What Can Be Concluded?
The example we developed for this article shows that knowledge graphs can be powerful tools for analyzing clinical data.
More specifically in the case of vaccines, graphs can be a powerful tool to gain quick insights into clusters of side effects and to identify subpopulations affected by those side effects.
Options for Further Analysis and Deeper Insights
It can be easy to create a more comprehensive knowledge graph by adding other data related to shingles, e.g. data from vaccine clinical trials from, and connect each study with side effects via a cohort vertex (with cohort specific descriptions such as age/gender profile, other health conditions if any, mode of vaccine administration etc.), where a rate of side effect occurrence in that cohort would be an edge attribute.
Such a knowledge graph would be very useful for new vaccine developers, as it would allow better understanding of side effect patterns for existing vaccines in the general population as well as in specific cohorts of patients (e.g. patients with pre-existing conditions like cancer, HIV etc.).

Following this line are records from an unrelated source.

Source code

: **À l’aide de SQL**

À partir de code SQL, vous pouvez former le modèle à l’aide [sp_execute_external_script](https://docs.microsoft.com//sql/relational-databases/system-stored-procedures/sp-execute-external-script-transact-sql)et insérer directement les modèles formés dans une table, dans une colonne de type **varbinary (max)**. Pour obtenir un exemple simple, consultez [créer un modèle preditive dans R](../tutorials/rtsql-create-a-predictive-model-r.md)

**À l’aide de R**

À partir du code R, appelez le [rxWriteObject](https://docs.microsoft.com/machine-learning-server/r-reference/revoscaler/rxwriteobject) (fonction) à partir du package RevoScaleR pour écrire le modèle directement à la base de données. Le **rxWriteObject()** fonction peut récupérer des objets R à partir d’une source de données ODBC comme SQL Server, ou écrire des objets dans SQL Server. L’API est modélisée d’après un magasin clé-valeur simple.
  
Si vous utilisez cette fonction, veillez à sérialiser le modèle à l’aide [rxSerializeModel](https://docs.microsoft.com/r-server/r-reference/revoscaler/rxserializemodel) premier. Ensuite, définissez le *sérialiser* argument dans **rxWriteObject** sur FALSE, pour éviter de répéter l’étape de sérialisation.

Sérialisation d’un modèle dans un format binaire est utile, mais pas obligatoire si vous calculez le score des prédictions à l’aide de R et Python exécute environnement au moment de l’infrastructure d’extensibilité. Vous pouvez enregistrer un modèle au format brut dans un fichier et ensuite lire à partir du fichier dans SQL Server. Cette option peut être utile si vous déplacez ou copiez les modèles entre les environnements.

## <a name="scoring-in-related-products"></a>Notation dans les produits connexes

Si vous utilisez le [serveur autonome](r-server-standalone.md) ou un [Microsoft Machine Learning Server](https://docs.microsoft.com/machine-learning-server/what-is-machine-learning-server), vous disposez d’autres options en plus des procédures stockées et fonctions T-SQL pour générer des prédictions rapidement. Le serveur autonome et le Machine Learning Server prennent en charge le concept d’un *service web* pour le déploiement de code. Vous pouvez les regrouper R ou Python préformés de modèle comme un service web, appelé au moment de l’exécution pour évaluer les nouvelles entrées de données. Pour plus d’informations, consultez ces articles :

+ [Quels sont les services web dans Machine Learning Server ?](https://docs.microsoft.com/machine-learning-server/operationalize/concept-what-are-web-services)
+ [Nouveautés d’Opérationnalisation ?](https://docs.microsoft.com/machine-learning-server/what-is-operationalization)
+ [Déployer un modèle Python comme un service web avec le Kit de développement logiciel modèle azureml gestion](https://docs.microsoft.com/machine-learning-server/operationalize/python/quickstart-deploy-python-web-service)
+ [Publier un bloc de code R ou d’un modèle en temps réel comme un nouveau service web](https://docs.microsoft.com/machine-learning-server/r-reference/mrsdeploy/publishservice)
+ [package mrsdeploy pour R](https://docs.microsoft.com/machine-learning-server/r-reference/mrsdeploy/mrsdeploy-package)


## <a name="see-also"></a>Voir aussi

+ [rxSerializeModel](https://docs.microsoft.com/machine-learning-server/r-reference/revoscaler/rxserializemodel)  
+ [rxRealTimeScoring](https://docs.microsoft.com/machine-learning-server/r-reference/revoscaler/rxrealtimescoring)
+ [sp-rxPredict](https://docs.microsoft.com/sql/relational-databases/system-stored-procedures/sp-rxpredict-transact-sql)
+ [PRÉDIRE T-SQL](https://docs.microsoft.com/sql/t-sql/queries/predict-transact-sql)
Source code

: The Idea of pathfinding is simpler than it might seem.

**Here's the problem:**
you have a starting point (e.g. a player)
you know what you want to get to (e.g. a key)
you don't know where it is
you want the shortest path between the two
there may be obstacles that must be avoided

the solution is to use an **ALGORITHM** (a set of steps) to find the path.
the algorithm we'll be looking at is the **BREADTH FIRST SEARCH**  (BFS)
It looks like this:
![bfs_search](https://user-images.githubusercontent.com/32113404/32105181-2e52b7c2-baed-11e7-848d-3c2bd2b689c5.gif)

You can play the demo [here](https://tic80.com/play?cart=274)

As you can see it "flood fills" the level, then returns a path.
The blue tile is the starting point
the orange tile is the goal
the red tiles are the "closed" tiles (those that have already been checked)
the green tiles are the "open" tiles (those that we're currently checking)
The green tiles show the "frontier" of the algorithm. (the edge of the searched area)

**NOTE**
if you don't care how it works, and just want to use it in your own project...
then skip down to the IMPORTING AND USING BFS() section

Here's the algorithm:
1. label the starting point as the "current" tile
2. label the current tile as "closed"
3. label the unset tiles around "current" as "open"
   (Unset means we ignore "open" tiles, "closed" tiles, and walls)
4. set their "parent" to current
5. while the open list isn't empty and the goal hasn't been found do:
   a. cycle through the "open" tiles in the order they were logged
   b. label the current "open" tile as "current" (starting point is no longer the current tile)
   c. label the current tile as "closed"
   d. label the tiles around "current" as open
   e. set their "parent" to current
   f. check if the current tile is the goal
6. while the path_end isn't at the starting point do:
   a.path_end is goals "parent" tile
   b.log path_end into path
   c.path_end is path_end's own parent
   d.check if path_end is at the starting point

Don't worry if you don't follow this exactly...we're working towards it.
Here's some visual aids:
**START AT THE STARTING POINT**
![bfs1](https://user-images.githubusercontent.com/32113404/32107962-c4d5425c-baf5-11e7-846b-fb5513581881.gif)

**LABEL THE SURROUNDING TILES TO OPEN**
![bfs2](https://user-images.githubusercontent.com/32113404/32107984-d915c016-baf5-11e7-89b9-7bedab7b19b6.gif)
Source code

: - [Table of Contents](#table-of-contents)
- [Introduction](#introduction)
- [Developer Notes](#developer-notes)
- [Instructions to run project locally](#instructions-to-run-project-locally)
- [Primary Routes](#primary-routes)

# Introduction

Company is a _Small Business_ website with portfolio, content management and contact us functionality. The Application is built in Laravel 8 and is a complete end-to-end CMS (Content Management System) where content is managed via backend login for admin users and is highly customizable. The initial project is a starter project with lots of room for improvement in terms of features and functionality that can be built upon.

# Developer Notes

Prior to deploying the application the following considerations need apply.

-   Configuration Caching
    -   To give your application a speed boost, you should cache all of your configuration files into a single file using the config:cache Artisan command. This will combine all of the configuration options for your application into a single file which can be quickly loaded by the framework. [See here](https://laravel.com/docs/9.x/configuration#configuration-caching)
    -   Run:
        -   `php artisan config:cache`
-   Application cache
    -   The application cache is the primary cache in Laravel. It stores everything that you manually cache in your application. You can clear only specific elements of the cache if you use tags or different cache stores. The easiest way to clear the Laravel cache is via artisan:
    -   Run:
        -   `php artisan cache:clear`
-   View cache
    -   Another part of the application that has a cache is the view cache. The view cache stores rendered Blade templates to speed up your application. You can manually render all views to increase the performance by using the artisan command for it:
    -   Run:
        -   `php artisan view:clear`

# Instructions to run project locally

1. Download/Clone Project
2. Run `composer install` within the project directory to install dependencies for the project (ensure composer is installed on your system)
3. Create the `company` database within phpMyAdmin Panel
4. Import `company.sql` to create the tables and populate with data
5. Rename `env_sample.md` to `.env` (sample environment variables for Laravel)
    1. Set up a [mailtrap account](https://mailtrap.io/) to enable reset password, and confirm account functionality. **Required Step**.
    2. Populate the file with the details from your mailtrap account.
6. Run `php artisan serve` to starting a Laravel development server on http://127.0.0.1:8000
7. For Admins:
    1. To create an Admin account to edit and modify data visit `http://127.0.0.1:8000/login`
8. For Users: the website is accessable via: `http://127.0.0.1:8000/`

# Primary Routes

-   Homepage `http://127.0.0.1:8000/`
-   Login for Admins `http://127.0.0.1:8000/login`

The knowledge graph would also help to identify potential cohorts of patients that would benefit from getting a new vaccine; or help to select a cohort for a stage 3 clinical trial to maximize the probability of successful regulatory approval.
In fact, there were quite a number of knowledge graph designs suggested in the literature. One such example is shown in the figure below.
There is plentiful external data available to build such a knowledge graph which incorporates results from many (potentially thousands) clinical trials available online.
While individual records with side effects might be scarcely available, cohort data is plentiful, both from clinical trials as well as external databases such as VAERS.